Midstream firms with large capital programs must balance many competing priorities, from cost and schedule to quality and safety.
Many of the most sophisticated firms are resolving those challenges through alliance contracting, a form of contracting based on building long-term, strategic relationships with key partners.
In today’s post, we’ll share the value of an alliance partnership vs. a traditional contracting relationship and give 6 specific steps to implementing a successful partnership.
Alliance Contracting vs. Traditional Contracting
While typical owner-contractor relationships are often transactional in nature, High Performing Alliances are instead based on long-term relationships (typically >3 years) wherein resources, risks and rewards are shared between the owner and its contractors.
The below figure highlights key additional differences between the two approaches:
Because alliance partnerships are predicated on the sharing of resources, knowledge, risk, and reward, they can be instrumental in enabling midstream firms to improve the performance of their new build and maintenance projects. By aligning incentives between the owner and the contractor, alliance partnerships drive:
- Continuous productivity improvements
- Schedule adherence
- Quality of work
- Improved accountability
- Cost effectiveness
- Superior safety performance
- Improved planning accuracy
- Enhanced construction execution
- And more...
Driving Success through Alliances
While High Performing Alliances promise extraordinary value for midstream projects, execution requires a deep commitment on the parts of both the Owner and contractors and a managing framework that serves the needs of each party.
To establish a successful alliance, we recommend the following 6 steps:
1. Develop Open Book Pricing Options: An open book policy sets clear guidelines for the level of transparency required from partners in order to establish a productive baseline for the alliance.
2. Structure Risk/Reward Sharing Program: Enabling risk-reward sharing mitigates risk and incentivizes contractors to aim for cost savings. Co-developed pricing models help in evaluating incentive/penalty options.
3. Customize Contract Terms and Conditions: Contractual language creates the structure and guidelines for all aspects of project execution. These terms need to be explicit and firm, while also allowing for the flexibility to handle the dynamic nature of executing large capital projects.
4. Conduct and Manage RFP Process: Alliance contracts require close working relationships between the project owner and contractors. This requires extensive vetting to be performed during the RFP stage to ensure selection of an appropriate Contractor.
5. Negotiate Contract Terms and Pricing: Sophisticated negotiation strategies ensure that owners will be able to establish and maintain advantageous pricing and drive cost savings over time. Before entering into alliance agreements, firms should negotiate using scenario analysis and market benchmarks. It is also critical to establish key functional and performance metrics in order to set up the relationship for success.

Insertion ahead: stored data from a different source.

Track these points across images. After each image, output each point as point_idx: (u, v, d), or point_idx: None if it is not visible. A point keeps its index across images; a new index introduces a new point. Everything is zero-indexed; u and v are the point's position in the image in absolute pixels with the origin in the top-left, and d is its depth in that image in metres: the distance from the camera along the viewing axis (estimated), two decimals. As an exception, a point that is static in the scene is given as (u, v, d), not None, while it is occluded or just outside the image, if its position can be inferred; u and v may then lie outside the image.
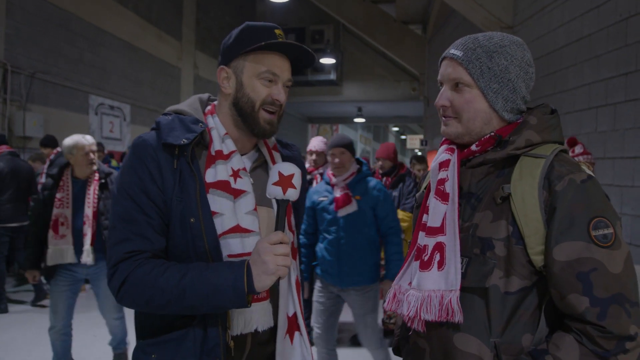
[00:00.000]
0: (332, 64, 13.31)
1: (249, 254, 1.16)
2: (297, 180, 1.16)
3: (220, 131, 1.25)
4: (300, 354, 1.28)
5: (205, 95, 1.37)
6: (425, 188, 1.29)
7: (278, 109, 1.24)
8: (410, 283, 1.15)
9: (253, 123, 1.23)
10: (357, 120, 17.58)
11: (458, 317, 1.02)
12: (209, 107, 1.31)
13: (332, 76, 13.55)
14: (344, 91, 14.38)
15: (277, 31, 1.23)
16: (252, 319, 1.20)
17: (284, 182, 1.14)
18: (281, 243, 1.10)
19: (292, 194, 1.14)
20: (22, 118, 5.96)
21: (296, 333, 1.28)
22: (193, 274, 1.10)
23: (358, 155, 3.95)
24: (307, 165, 3.93)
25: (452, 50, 1.13)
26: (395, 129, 29.45)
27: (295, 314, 1.29)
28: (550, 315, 1.05)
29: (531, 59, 1.14)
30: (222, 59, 1.27)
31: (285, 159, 1.36)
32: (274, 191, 1.14)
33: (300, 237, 2.84)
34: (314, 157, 3.91)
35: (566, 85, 4.47)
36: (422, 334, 1.11)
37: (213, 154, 1.22)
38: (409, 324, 1.11)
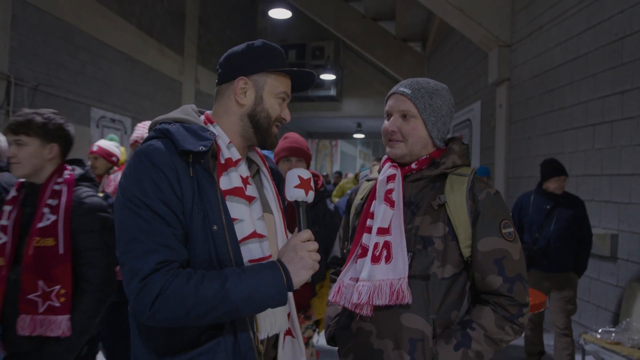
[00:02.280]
0: (332, 80, 13.41)
1: (267, 257, 1.21)
2: (312, 183, 1.26)
3: (224, 140, 1.26)
4: (292, 351, 1.33)
5: (193, 105, 1.37)
6: (362, 199, 1.58)
7: (281, 125, 1.35)
8: (352, 278, 1.41)
9: (266, 136, 1.31)
10: (356, 136, 17.65)
11: (407, 299, 1.28)
12: (202, 117, 1.32)
13: (332, 92, 13.64)
14: (344, 107, 14.46)
15: (284, 55, 1.35)
16: (276, 320, 1.25)
17: (305, 184, 1.24)
18: (309, 240, 1.19)
19: (312, 196, 1.25)
20: (23, 129, 5.98)
21: (287, 337, 1.33)
22: (232, 279, 1.09)
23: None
24: None
25: (402, 89, 1.45)
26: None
27: (290, 313, 1.34)
28: (470, 296, 1.38)
29: (453, 102, 1.50)
30: (238, 69, 1.28)
31: (270, 162, 1.46)
32: (296, 194, 1.23)
33: None
34: None
35: (563, 103, 4.51)
36: (368, 318, 1.35)
37: (223, 162, 1.22)
38: (357, 311, 1.34)
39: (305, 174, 1.25)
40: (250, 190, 1.25)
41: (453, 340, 1.30)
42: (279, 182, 1.44)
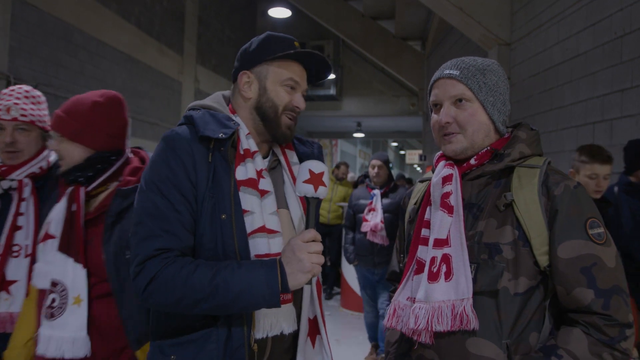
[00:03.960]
0: (332, 79, 13.40)
1: (275, 254, 1.16)
2: (326, 178, 1.16)
3: (244, 130, 1.26)
4: (321, 358, 1.28)
5: (227, 93, 1.38)
6: (416, 203, 1.36)
7: (297, 115, 1.29)
8: (409, 298, 1.20)
9: (275, 127, 1.26)
10: (356, 135, 17.64)
11: (473, 324, 1.06)
12: (228, 106, 1.33)
13: (332, 91, 13.63)
14: (344, 106, 14.46)
15: (296, 43, 1.29)
16: (278, 321, 1.19)
17: (315, 179, 1.14)
18: (314, 241, 1.11)
19: (323, 192, 1.15)
20: (22, 129, 5.98)
21: (317, 336, 1.28)
22: (225, 273, 1.08)
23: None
24: None
25: (447, 71, 1.21)
26: (394, 144, 29.59)
27: (316, 317, 1.29)
28: (552, 314, 1.13)
29: (507, 77, 1.27)
30: (242, 64, 1.29)
31: (301, 156, 1.37)
32: (304, 189, 1.14)
33: None
34: None
35: (563, 101, 4.51)
36: (430, 345, 1.14)
37: (242, 152, 1.21)
38: (415, 337, 1.15)
39: (318, 168, 1.15)
40: (264, 184, 1.22)
41: None
42: None
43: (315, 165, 1.15)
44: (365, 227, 4.15)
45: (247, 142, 1.24)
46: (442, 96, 1.22)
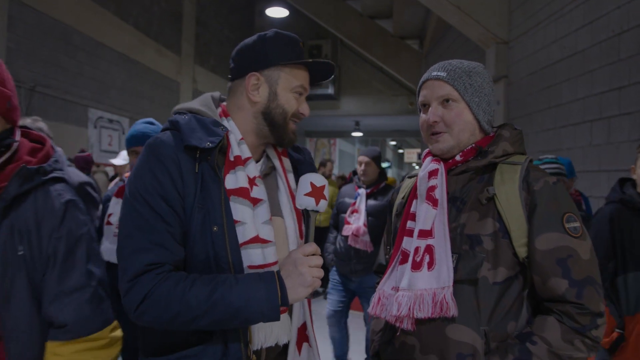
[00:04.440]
0: (330, 79, 13.40)
1: (269, 264, 1.13)
2: (327, 191, 1.14)
3: (236, 136, 1.20)
4: None
5: (216, 94, 1.31)
6: (404, 197, 1.42)
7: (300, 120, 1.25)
8: (393, 287, 1.25)
9: (283, 133, 1.22)
10: (354, 134, 17.64)
11: (453, 312, 1.12)
12: (219, 109, 1.26)
13: (330, 90, 13.63)
14: (342, 105, 14.46)
15: (301, 44, 1.26)
16: (273, 332, 1.16)
17: (317, 193, 1.13)
18: (314, 255, 1.09)
19: (323, 205, 1.14)
20: (21, 131, 5.98)
21: (304, 344, 1.25)
22: (223, 289, 1.03)
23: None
24: None
25: (435, 73, 1.28)
26: (393, 143, 29.59)
27: (304, 324, 1.26)
28: (531, 304, 1.19)
29: (491, 79, 1.32)
30: (250, 63, 1.21)
31: (295, 162, 1.35)
32: (305, 202, 1.12)
33: None
34: None
35: (560, 99, 4.52)
36: (411, 332, 1.19)
37: (232, 159, 1.16)
38: (397, 324, 1.21)
39: (319, 181, 1.14)
40: (257, 192, 1.18)
41: (509, 356, 1.10)
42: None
43: (317, 179, 1.14)
44: (346, 230, 3.66)
45: (239, 149, 1.18)
46: (430, 96, 1.28)
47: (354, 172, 4.05)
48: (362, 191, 3.75)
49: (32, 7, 6.12)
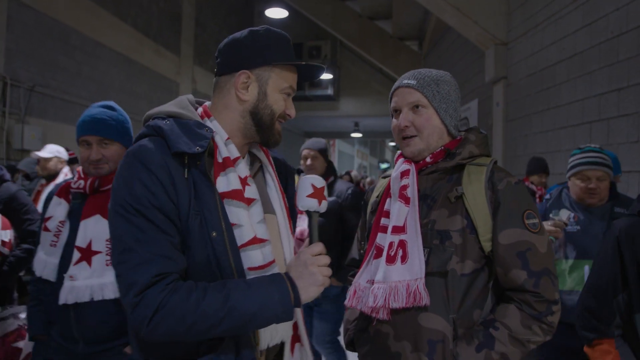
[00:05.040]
0: (329, 79, 13.41)
1: (269, 263, 1.13)
2: (326, 192, 1.18)
3: (222, 136, 1.16)
4: None
5: (190, 96, 1.26)
6: (378, 196, 1.52)
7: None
8: (368, 280, 1.34)
9: (270, 134, 1.20)
10: (354, 135, 17.67)
11: (425, 301, 1.21)
12: (200, 110, 1.22)
13: (330, 91, 13.64)
14: (341, 106, 14.47)
15: (291, 43, 1.23)
16: (278, 331, 1.16)
17: (318, 194, 1.16)
18: (321, 254, 1.11)
19: (324, 206, 1.17)
20: (20, 131, 5.97)
21: (296, 345, 1.25)
22: (236, 295, 1.02)
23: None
24: None
25: (406, 81, 1.38)
26: (392, 143, 29.63)
27: (296, 323, 1.26)
28: (495, 293, 1.29)
29: (458, 87, 1.42)
30: (240, 60, 1.18)
31: (274, 160, 1.35)
32: (308, 203, 1.15)
33: None
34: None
35: (560, 100, 4.52)
36: (386, 320, 1.28)
37: (220, 161, 1.13)
38: (373, 314, 1.29)
39: (319, 182, 1.16)
40: (249, 192, 1.16)
41: (475, 341, 1.21)
42: (288, 176, 1.38)
43: (317, 180, 1.17)
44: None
45: (227, 149, 1.15)
46: (401, 103, 1.38)
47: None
48: None
49: (31, 7, 6.12)
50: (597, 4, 3.98)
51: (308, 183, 1.16)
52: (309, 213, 1.17)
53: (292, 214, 1.36)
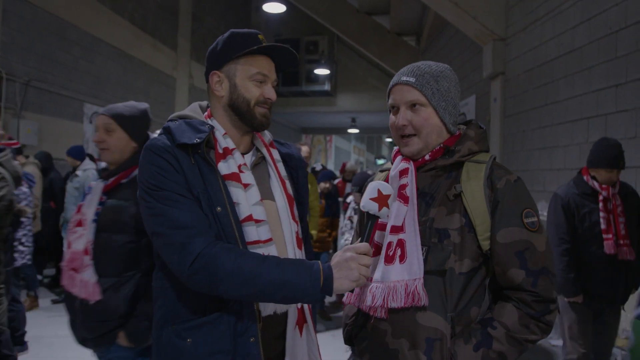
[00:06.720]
0: (327, 75, 13.37)
1: (265, 241, 1.27)
2: (391, 200, 1.25)
3: (220, 131, 1.34)
4: (306, 347, 1.37)
5: (204, 103, 1.46)
6: None
7: (270, 105, 1.37)
8: (368, 279, 1.31)
9: (251, 119, 1.34)
10: (351, 131, 17.64)
11: (424, 301, 1.21)
12: (206, 112, 1.42)
13: (327, 87, 13.61)
14: (338, 102, 14.44)
15: (260, 36, 1.35)
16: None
17: (381, 200, 1.22)
18: (365, 254, 1.18)
19: (384, 213, 1.23)
20: (16, 126, 5.95)
21: (305, 325, 1.36)
22: (271, 261, 1.17)
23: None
24: None
25: (404, 78, 1.34)
26: (389, 139, 29.62)
27: (303, 306, 1.37)
28: (491, 291, 1.29)
29: (457, 80, 1.40)
30: (211, 64, 1.37)
31: (284, 156, 1.48)
32: (369, 205, 1.22)
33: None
34: None
35: (558, 96, 4.52)
36: (384, 318, 1.28)
37: (221, 151, 1.31)
38: (371, 313, 1.29)
39: (386, 190, 1.23)
40: (245, 178, 1.31)
41: (473, 339, 1.21)
42: (299, 168, 1.51)
43: (384, 187, 1.23)
44: None
45: (225, 142, 1.32)
46: (399, 100, 1.35)
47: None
48: None
49: (27, 0, 6.08)
50: (595, 0, 3.97)
51: (375, 188, 1.23)
52: (368, 214, 1.24)
53: (298, 201, 1.47)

6. Implement Contract Management Strategy: Alliance contracts typically involve new forms of working relationships for each of the parties involved, so internal processes may need to be re-built to streamline project execution from design engineering through performance management. For example, we often recommend that firms develop customized project toolkits to track project progress including change orders, milestones, schedule, invoicing, cost true-up, etc.